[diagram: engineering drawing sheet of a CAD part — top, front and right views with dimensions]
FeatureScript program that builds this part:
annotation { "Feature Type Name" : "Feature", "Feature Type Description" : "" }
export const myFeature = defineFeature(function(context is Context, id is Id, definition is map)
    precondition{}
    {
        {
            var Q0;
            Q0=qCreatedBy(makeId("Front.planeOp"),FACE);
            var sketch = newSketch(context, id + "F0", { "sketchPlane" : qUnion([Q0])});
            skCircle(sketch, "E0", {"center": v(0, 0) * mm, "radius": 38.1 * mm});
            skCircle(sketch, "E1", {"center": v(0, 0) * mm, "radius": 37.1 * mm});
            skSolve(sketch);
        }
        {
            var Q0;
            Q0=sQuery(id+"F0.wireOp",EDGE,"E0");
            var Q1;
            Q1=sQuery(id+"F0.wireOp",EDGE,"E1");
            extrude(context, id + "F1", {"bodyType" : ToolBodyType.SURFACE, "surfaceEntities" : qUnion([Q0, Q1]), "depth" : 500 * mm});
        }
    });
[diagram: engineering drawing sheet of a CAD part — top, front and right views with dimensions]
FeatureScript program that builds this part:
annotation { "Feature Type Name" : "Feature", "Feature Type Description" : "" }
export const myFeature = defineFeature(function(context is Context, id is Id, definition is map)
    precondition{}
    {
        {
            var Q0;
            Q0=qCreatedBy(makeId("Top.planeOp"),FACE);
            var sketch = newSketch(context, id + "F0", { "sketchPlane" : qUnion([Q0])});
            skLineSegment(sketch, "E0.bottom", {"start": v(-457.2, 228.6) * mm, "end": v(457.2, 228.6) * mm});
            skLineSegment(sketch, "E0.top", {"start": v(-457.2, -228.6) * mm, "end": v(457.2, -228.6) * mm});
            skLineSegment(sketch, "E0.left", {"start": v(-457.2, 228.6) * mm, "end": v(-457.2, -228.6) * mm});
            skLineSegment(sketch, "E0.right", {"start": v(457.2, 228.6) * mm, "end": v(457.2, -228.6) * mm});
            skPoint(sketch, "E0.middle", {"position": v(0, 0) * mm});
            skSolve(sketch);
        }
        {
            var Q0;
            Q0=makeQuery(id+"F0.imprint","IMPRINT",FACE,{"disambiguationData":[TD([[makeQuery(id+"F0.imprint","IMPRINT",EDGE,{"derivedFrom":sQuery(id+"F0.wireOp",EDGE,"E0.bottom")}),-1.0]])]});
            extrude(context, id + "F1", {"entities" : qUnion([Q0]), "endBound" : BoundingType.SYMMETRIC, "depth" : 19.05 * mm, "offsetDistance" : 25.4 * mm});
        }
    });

○ ○ ○ ○ ○

● **Problem statement**: Count the lines in the material above that contain the string "sketch", treating uppercase and lowercase as different, and reply with the number only.

● **Task response**: 11